U.S. News & World Report has revoked George Washington University’s numerical ranking after the institution admitted last week that it had been inflating class-rank data for incoming students for more than a decade. In a blog post on Wednesday, Robert J. Morse, the magazine’s director of data research, said George Washington had been moved to the “unranked” category of the listings. The university had been ranked 51st on U.S. News’s list of “Best Colleges.” The unranked designation means that U.S. News “did not calculate a numerical ranking” for the university, Mr. Morse wrote.
The new status will remain in effect until next fall, when the 2014 edition of the U.S. News college guide is published, “and until George Washington confirms the accuracy of the school’s next data submission in accordance with U.S. News’s requirements,” Mr. Morse wrote. Although other institutions, including Claremont McKenna College and Emory University, have reported similar errors recently, U.S. News has not changed the ranking of any other institution on its “Best Colleges” list.

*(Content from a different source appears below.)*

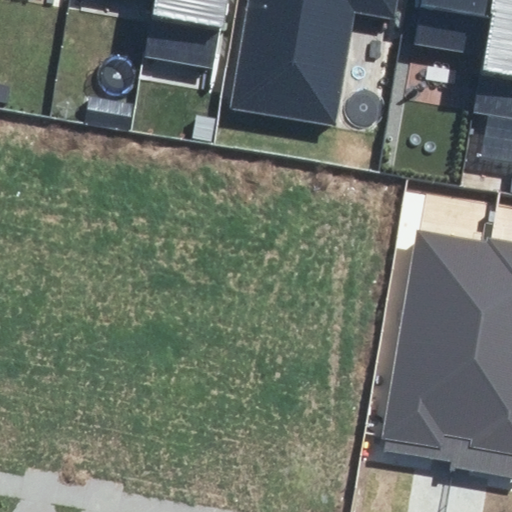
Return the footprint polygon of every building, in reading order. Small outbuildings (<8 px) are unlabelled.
[(229,0),(161,0),(150,59),(210,70),(216,38),(223,39),(229,0)] [(255,0),(238,103),(338,120),(356,14),(387,19),(390,0),(255,0)] [(425,0),(419,34),(491,48),(499,0),(425,0)] [(511,0),(499,0),(491,48),(474,136),(511,142),(511,0)] [(419,230),(384,443),(457,453),(492,244),(419,230)] [(511,247),(492,244),(457,453),(511,462),(511,247)]
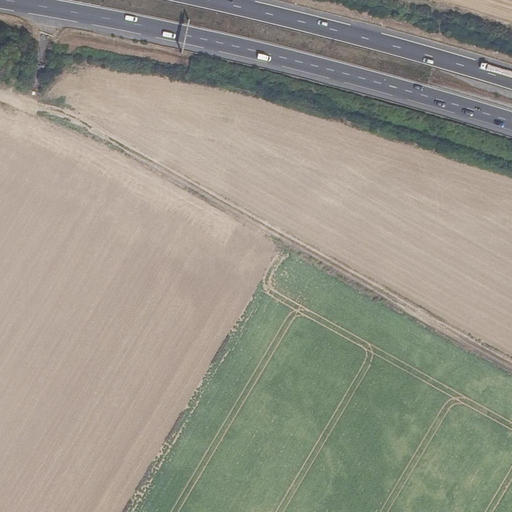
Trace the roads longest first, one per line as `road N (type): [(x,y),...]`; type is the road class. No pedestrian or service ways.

In a written statement, Steven Knapp, George Washington’s president, said that it was “committed to maintaining the highest standards of integrity and accuracy,” and that the university had reported its errors “without regard to any possible action that U.S. News might take as a result.” Still, he said, campus officials were “surprised” by the decision. He said the university had put “safeguards in place to prevent such errors from occurring in the future.”